Dear Sophie, Thank you for sharing. I actually had not heard of the blackout in Cameroon at all and I'm embarrassed to say I did not know Cameroon had English speaking regions as well. I've already learned a lot from your post! I feel for your girls and am so disappointed and sorry that they did not get to participate in the challenge. What I liked most about your post was how it reinforced just how important the internet is to people around the world. It can make such a huge difference and while I've read other posts on World Pulse about the importance of the internet, your post really hit home because it illustrated so starkly how the absence of the internet can also have negative effects. I really hope the internet is restored soon. Thank you very much for sharing. Best wishes, Julia

Julia O
Apr 24, 2017
Apr 24, 2017

Dear Sophie,

Thank you for sharing. I actually had not heard of the blackout in Cameroon at all and I'm embarrassed to say I did not know Cameroon had English speaking regions as well. I've already learned a lot from your post! I feel for your girls and am so disappointed and sorry that they did not get to participate in the challenge. What I liked most about your post was how it reinforced just how important the internet is to people around the world. It can make such a huge difference and while I've read other posts on World Pulse about the importance of the internet, your post really hit home because it illustrated so starkly how the absence of the internet can also have negative effects. I just googled it and discovered the internet was just restored a few days ago. I'm happy for you and am sure you'll be able to make up for lost time. I hope this doesn't happen again... It's terrifying to think of governments in other countries doing similar things. 

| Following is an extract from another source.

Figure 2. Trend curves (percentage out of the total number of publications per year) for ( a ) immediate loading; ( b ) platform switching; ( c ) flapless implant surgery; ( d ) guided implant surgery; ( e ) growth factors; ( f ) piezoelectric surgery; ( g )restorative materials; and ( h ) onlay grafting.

Thank you very much for sharing.

Best wishes, Julia

Sophie Ngassa
Apr 27, 2017
Apr 27, 2017

Dear Julia,

Thank you for your great comment. Finally the internet came back after 93 days.

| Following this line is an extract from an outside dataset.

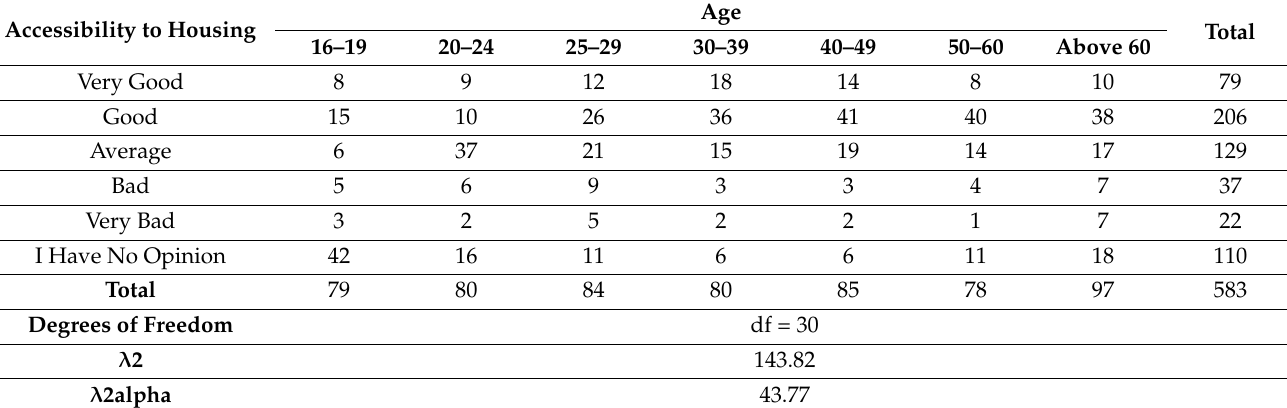
Table 3. Age and accessibility to housing.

Really this should not happen again.The problem is greater then internet. We must support our innovators creators and garner funds to build and rebuild the country we love!!! cheers!

Lisac
May 11, 2017
May 11, 2017

Dear Sophie, your dedication is an inspiration and valuable to the young girls. Without your support they would be missing an important figurehead in your community. You have also continued to find a better way to the situation which is amazing! I wish with the renewed access to connect with the world you will grow and develop potential for your futures, and the world changes for the better for you all.

Sophie Ngassa
May 18, 2017
May 18, 2017

Dear Lisac, Thanks for the nice complements.Our girls really need mentors to look up to.The internet is back and the ball is rolling. Going on now in the Microsoft world championship 2017 at CYEED training center. Follow my campaign " Bring a Girl to STEM" Thanks.

Clodine Mbuli Shei
Jul 14, 2017
Jul 14, 2017

Dear Sophie,

Thank you so much big sister. You are such an activist that i admire and glad to have you in my world. It took the outcry of heroines like you for our internet to be reinstalled.

Sophie Ngassa
Aug 04, 2017
Aug 04, 2017

Dear Clodine, welcome and  thanks you too dear Clo for the nice words. Happy that it was reinstalled.